Hey, I don't know you, I just stumbled across your site looking for things on God's will. I have to say, though I'm far from an expert on the subject, that I believe absolutely that God has a specific plan for the lives of all his people. A specific vocation, spouse, ministry, location, etc. I don't think that "messing up" one of those would throw off the whole human race either, that's kind of limiting God, isn't it? Just because you, (to use your example) don't marry Alice, when that's what God had for you, doesn't mean that Alice's life is now thrown off from God's will and she will now recieve only God's "second best." God is bigger than that, it may not make sense to a finite mind, but I believe if Alice is listening to the Lord and following with all her heart, your decisions and actions aren't going to thwart God's plans for her.

I think many christians spend their whole lives going off track from what God wanted them to do, I think we constantly fall down on the job of evangelising and serving this world, but in the end, God's will will be done, regardless of what we did or didn't do in our lives. And if one person is truly following and obeying there's no fear of them falling out of his will by theirs or anyone elses mess ups.

That's just a thought, a long one I guess, kind of interested to know what your response is.

My original plan was to move on to application later, including marriage. So rather than "scoop" myself (and present part of my overall argument out of order), I'll touch on this one thing now, and maybe repeat it later if the situation warrants it.
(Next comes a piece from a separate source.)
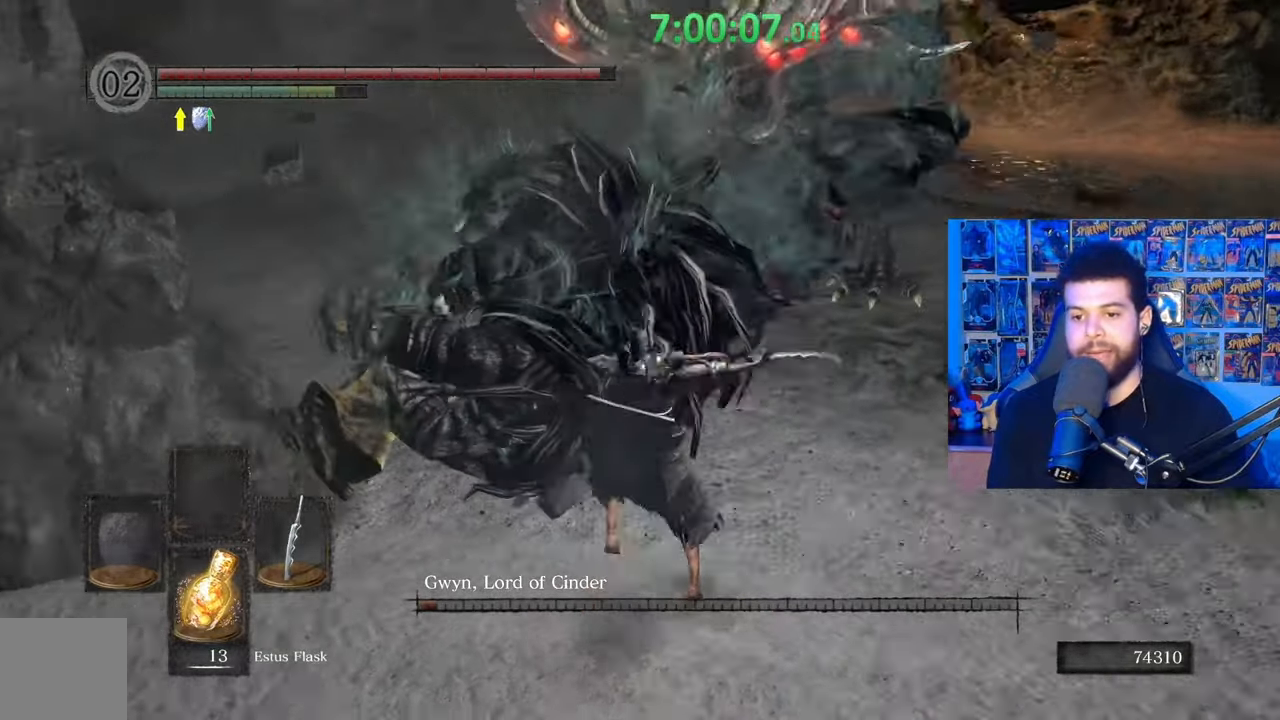
{"buttons": [], "left_stick": "up-right", "right_stick": "center", "events": [[17, "right_stick", "center"], [100, "R1", "down"], [183, "R1", "up"], [233, "R1", "down"], [367, "R1", "up"], [383, "left_stick", "up-right"]]}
Let me start, by the way, with a little aside. I despise trite, pious catchphrases such as "You're limiting God," "God is beyond logic," or "God is much bigger than our finite minds." That may be true; but be that as it may, as often as not the person saying it isn't trying to express any thought about God. Quite the opposite: he's trying to avoid dealing with any categorical statements about God.1

Suppose that it is true, as you say, that "God has a specific plan for the lives of all his people. A specific vocation, spouse, ministry, location, etc." If it is the case that God's "specific plan" is for me to marry my "specific spouse," Alice, then conversely it must be his plan for Alice to marry me, and for Betty not to marry me. So it only stands to reason that if I ignore Alice in favour of Betty, the following are also true:

  • I am missing God's plan for my life.
  • Betty is missing God's plan for her life.
  • Betty and I have caused Alice to miss God's plan for her life.
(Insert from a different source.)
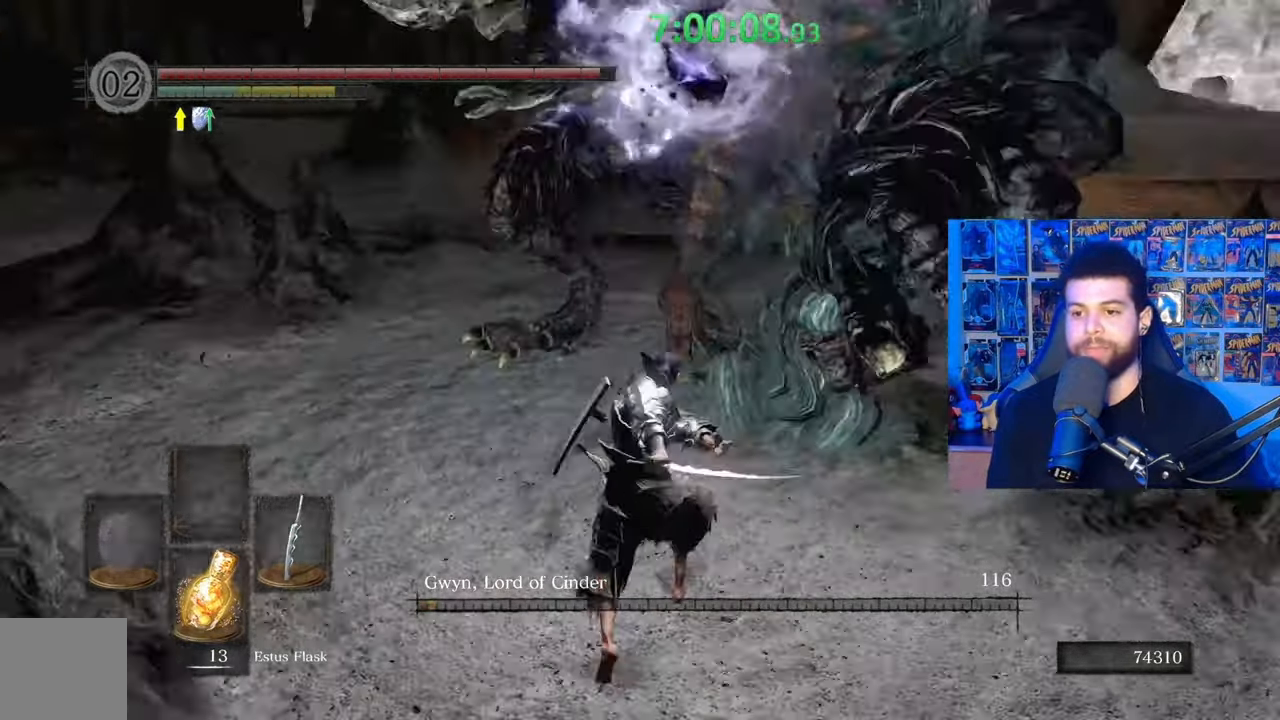
{"buttons": ["B"], "left_stick": "down", "right_stick": "center", "events": [[83, "B", "down"]]}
The same would hold true for vocation. If you refuse the "specific vocation" God intended, then not only you, but your potential employer, the guy he hired in your place, the employer whose offer you did accept, and the guy he should have hired instead of you, are all hosed.

In his book Finding the Will of God in a Crazy, Mixed-Up World, Tim LaHaye admits as much (answering the question, "Is it possible for others to cause me to miss God's perfect will?"):

That's a tough one! I'm inclined to think so, particularly for a married person. Your spouse may resist God's call on your life. Usually, however, God will change the person's mind in time for you to conform to His will. . . .

On the other hand, I know of two great Bible teachers whose wives fought them in every phase of their spiritual occupation. . . . It's difficult to judge whether these women kept their godly husbands from doing more than God's acceptable will. That's for Him to reveal at the Judgment.2

Decisions, particularly big, important decisions that involve other people, aren't made in isolation. Their effects ripple outward and involve other people in ways we might not have anticipated or intended. I think that LaHaye glosses over this implication of his theology, because he hasn't really thought through the logic of it.

The only alternative I can see is that for some people, God simply has no plan. He doesn't intend, or even care, that Alice marries me or someone else. And I don't think that squares with any orthodox Christian's theology.

So I don't find the idea that God has reserved just one person (job, location, etc.) for each of us, to be theologically tenable. It's not biblical: it's romantic sentimentality. At the very least, when Paul talks (in 1 Cor. 7) about the reasons and benefits of singleness and marriage, don't you think he might have mentioned this important fact?

Naturally I don't believe God has no plans for our lives. As I have written before, God's providential care extends throughout all creation, from the placement of the galaxies to each person's private thoughts and everything in between. And so married or not, if someone asks me if I'm right where God wants me to be, I can honestly - and confidently - say "Yes, I'm exactly where he put me."

Footnotes

1 Limited footnote: Indeed, little aggravates me more than being told I'm "limiting God," when as a Calvinist I am defending God's absolute freedom to do whatever he wants. It's evident these clich├ęs just pour out of the mouth without first engaging the brain.

2 Tim LaHaye, Finding the Will of God in a Crazy, Mixed-Up World (Grand Rapids: Zondervan, 1989) 67-68.